Exercise description :: Please copy the entries word for word, from the very first line through the line containing "positivement sur l’environnement.".
---------------
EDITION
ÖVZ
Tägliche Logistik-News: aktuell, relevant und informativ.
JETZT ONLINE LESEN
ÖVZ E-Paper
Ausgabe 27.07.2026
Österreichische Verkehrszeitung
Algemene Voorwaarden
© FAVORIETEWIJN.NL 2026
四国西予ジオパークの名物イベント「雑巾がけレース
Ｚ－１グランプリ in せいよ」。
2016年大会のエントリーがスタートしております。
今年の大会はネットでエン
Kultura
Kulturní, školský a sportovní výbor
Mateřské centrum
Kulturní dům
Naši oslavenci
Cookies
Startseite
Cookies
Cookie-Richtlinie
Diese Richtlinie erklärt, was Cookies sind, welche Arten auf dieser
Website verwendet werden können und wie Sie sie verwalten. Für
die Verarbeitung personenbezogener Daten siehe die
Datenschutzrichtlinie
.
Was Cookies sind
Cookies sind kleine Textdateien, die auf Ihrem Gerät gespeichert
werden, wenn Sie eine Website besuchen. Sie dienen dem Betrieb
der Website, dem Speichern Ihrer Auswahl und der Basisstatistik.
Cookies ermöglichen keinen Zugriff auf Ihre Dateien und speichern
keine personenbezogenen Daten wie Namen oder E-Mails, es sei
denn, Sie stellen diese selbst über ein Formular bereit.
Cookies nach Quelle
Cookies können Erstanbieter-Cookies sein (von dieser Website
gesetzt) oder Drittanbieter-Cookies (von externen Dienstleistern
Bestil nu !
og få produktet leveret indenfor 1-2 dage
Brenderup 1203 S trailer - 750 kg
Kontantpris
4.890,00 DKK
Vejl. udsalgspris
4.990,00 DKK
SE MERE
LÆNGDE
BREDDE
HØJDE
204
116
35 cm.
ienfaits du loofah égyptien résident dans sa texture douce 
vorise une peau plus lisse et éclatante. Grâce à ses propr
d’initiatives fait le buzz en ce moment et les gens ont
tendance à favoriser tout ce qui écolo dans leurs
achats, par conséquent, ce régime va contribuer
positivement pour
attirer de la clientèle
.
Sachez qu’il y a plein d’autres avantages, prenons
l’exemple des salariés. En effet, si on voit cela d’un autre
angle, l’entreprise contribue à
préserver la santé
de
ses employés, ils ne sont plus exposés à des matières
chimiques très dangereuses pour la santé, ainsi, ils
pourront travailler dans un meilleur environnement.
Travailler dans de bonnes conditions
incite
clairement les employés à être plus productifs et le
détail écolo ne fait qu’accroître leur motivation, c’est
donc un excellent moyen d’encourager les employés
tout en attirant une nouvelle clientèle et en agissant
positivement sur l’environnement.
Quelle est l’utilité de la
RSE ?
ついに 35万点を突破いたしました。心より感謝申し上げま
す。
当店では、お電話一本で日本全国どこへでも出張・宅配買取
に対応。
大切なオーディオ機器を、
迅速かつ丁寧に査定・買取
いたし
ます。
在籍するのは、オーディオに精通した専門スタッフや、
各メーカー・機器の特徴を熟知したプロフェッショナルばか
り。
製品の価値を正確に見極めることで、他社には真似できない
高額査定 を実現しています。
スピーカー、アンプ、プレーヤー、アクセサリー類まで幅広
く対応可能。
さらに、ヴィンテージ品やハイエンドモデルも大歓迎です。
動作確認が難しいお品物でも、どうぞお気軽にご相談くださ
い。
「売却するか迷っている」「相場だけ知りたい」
---------------
Result of this task ::
EDITION
ÖVZ
Tägliche Logistik-News: aktuell, relevant und informativ.
JETZT ONLINE LESEN
ÖVZ E-Paper
Ausgabe 27.07.2026
Österreichische Verkehrszeitung
Algemene Voorwaarden
© FAVORIETEWIJN.NL 2026
四国西予ジオパークの名物イベント「雑巾がけレース
Ｚ－１グランプリ in せいよ」。
2016年大会のエントリーがスタートしております。
今年の大会はネットでエン
Kultura
Kulturní, školský a sportovní výbor
Mateřské centrum
Kulturní dům
Naši oslavenci
Cookies
Startseite
Cookies
Cookie-Richtlinie
Diese Richtlinie erklärt, was Cookies sind, welche Arten auf dieser
Website verwendet werden können und wie Sie sie verwalten. Für
die Verarbeitung personenbezogener Daten siehe die
Datenschutzrichtlinie
.
Was Cookies sind
Cookies sind kleine Textdateien, die auf Ihrem Gerät gespeichert
werden, wenn Sie eine Website besuchen. Sie dienen dem Betrieb
der Website, dem Speichern Ihrer Auswahl und der Basisstatistik.
Cookies ermöglichen keinen Zugriff auf Ihre Dateien und speichern
keine personenbezogenen Daten wie Namen oder E-Mails, es sei
denn, Sie stellen diese selbst über ein Formular bereit.
Cookies nach Quelle
Cookies können Erstanbieter-Cookies sein (von dieser Website
gesetzt) oder Drittanbieter-Cookies (von externen Dienstleistern
Bestil nu !
og få produktet leveret indenfor 1-2 dage
Brenderup 1203 S trailer - 750 kg
Kontantpris
4.890,00 DKK
Vejl. udsalgspris
4.990,00 DKK
SE MERE
LÆNGDE
BREDDE
HØJDE
204
116
35 cm.
ienfaits du loofah égyptien résident dans sa texture douce 
vorise une peau plus lisse et éclatante. Grâce à ses propr
d’initiatives fait le buzz en ce moment et les gens ont
tendance à favoriser tout ce qui écolo dans leurs
achats, par conséquent, ce régime va contribuer
positivement pour
attirer de la clientèle
.
Sachez qu’il y a plein d’autres avantages, prenons
l’exemple des salariés. En effet, si on voit cela d’un autre
angle, l’entreprise contribue à
préserver la santé
de
ses employés, ils ne sont plus exposés à des matières
chimiques très dangereuses pour la santé, ainsi, ils
pourront travailler dans un meilleur environnement.
Travailler dans de bonnes conditions
incite
clairement les employés à être plus productifs et le
détail écolo ne fait qu’accroître leur motivation, c’est
donc un excellent moyen d’encourager les employés
tout en attirant une nouvelle clientèle et en agissant
positivement sur l’environnement.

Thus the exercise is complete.